Page:Duhem - Le Système du Monde, tome IX.djvu/289

Le texte de cette page a été corrigé et est conforme au fac-similé.
286
LA PHYSIQUE PARISIENNE AU XIVe SIÈCLE

Nous avons rapporté, jadis[1], ce qu’il enseignait, au sujet de la Grande Année qui, ramenant tous les astres à une même disposition, ramène, ici-bas, toute chose au même état. Sans répéter ici cet enseignement, citons un autre texte[2] où se trouve particulièrement marquée la corrélation de cette Grande Année avec les bouleversements de la surface terrestre.

Pierre nous dit, tout d’abord, qu’« au gré de Platon, le Monde a été engendré, comme on le voit dans le Timée ; en effet, commeril est dit au huitième livre des Physiques, Platon a seul admis que le temps ait eu commencement ; imbu des opinions de Moïse, il a supposé que le Monde et que les diverses espèces avaient commencé. »

Il rappelle ensuite « les opinions d’Empédocle ; celui-ci supposait que l’Univers, considéré dans toutes ses parties, était engendré et détruit successivement une infinité de fois, selon que la discorde était vaincue ou que l’amitié était dominée. »

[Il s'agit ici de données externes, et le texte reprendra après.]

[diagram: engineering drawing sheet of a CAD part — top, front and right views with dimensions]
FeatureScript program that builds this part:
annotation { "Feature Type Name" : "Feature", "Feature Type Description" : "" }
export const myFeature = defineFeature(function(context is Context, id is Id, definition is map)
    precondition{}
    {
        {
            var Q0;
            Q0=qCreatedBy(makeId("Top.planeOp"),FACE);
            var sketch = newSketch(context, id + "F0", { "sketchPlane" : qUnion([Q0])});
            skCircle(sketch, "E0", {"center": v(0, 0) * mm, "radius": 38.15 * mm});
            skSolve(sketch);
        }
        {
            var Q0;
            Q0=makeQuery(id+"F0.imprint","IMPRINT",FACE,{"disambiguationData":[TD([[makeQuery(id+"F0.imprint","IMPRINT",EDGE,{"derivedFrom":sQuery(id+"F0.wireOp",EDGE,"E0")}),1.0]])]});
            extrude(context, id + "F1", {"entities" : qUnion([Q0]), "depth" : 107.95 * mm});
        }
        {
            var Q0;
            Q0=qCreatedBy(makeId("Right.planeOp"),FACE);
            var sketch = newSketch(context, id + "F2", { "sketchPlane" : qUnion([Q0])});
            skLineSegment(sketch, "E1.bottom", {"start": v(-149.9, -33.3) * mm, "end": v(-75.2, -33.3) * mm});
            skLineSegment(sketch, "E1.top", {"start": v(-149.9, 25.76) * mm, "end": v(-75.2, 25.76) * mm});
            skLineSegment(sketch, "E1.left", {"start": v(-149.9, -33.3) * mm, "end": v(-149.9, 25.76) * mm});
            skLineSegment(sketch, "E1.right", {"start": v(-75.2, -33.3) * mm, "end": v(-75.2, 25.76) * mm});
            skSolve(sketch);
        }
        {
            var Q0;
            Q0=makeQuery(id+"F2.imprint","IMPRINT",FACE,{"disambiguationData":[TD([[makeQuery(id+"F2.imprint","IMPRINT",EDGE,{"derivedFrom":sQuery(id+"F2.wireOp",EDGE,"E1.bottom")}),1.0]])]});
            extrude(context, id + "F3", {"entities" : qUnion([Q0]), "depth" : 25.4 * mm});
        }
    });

Il ajoute enfin : « On doit dire que le Monde a eu génération et commencement ; on le doit dire à cause des transmutations si véhémentes qu’éprouve la machine d’ici-bas ; dégoûtée sans cesse de la forme dont elle est revêtue, la matière y est en perpétuelle transformation. C’est pour cette raison qu’ad viennent les déluges de feu et les déluges d’eau, les pestes et les autres grandes destructions, comme le disent le Timée et le Livre des propriétés des éléments. Ces changements ont aussi pour causes, selon l’enseignement d’Aristote, les mouvements de l’Univers, c’est-à-dire du ciel des étoiles fixes, qui contient et meut le Tout. Cela provient surtout, disent les Astrologues, du mouvement de la huitième sphère ; les constellations de cette sphère, dont le nombre est 48 selon Ptolémée, et seulement 40 selon les modernes, se meuvent d’un degré en cent ans vers l’Orient, contre le mouvement du premier mobile, de celui qui produit le mouvement diurne. Comme ce mouvement, suivant Ptolémée, est accompli en trente-six mille ans, certains Pythagoriciens ont pensé que toutes choses reviendraient, au bout de ce temps, à l’état qu’elles avaient au début de ce mouvement.

» À quoi l’on ajoutera peut-être, si l’on suppose que l’âme ést incorruptible et qu’il en est de même des étoiles : La matière par un tel mouvement, étant redevenue la même ou étant redevenue toute semblable, l’âme, qui en avait été autrefois

  1. Seconde partie, ch. X, § VI ; t. IV, pp. 238-239.
  2. Petri Aponensis Op. laud., particula X, problema XIII ; éd. cit., fol. 103, col. a.